One last thing--I remember that the 'coolest' luncher of all was the kids who brought in cold pizza (on a couple of occasions I think I did) in silver foil, and a coke (also in silver foil, although we never had cans of coke at my home).

I can't believe how little some of us (including myself) drank back them--just a squeeze box of sugary juice and maybe some water from the fountain or a tiny box of milk.

I am old, though--I just realize I predate lunchables, although surely some of today's Lunchables will outlast me...

RichardCrystal--meatless Fridays?

Holly Hobby box, later brown bag

White bread with Lebanon bologna only...no mustard, no mayo
Maybe chips
Maybe a cookie

I quit eating lunch and breakfast for the most part in Junio High, now 30 years later, I still don't usually. Maybe if I had allowed myself a little more variety way back when I wouldn't have given it up!

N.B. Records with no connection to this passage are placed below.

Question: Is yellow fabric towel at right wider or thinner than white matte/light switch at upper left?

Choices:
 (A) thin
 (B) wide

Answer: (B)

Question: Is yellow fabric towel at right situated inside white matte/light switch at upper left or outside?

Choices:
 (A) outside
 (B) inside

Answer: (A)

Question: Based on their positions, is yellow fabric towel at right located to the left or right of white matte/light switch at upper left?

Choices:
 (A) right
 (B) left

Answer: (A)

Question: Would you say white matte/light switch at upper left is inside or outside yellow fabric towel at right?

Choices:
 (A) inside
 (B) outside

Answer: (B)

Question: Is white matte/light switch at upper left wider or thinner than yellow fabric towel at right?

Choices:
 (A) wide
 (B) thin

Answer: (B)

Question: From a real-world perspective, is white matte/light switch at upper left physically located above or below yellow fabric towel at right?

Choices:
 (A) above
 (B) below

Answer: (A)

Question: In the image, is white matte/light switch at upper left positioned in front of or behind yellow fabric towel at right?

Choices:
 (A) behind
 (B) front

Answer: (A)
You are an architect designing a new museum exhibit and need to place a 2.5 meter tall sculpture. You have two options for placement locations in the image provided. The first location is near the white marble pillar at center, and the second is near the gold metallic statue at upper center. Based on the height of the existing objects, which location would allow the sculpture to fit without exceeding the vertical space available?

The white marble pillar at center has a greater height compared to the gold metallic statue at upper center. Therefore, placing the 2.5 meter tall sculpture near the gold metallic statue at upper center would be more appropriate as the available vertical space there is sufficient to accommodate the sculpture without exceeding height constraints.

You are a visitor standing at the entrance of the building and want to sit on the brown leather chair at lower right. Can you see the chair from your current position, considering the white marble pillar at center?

I carried a Hopalong Cassidy lunch box until about 1955 when my mother got tired of buying replacement Thermos bottles. (They broke real easy) I still brought a packed lunch, but it was "cooler" to just brownbag. I bought milk in the cafeteria - 3 cents for 1/2 pint or 6 cents a pint. Sandwiches were tuna, pb&j, leftover pot roast, and (believe it or not) cream cheese & olive. The box looked exactly like this:
http://www.hfmgv.org/exhibits/pic/1999/hopalongb.jpg

My 2 faves were first for kindergarten: a black plastic Barbie box that was patent leather-like shiny and then a pink -and-white gingham with a big ice cream cone on it! I usually had pbj or bologna or oval spiced ham on white bread with mustard. Hate oval spiced ham nowadays. If I had the lunch meat version, I would smash potato chips on the sandwich. Usually, early in the week were the best lunches right after weekend grocery shopping before all the snacks were gone. Disgusting warm milk in the thermos. I can still smell it. I went to grade school in the '70s and remember loving Snack Pack puddings. They were in a metal can with a pull tab top that almost took the finger off one of my friends during lunch. Total bloodbath - you would NEVER see anything like that now!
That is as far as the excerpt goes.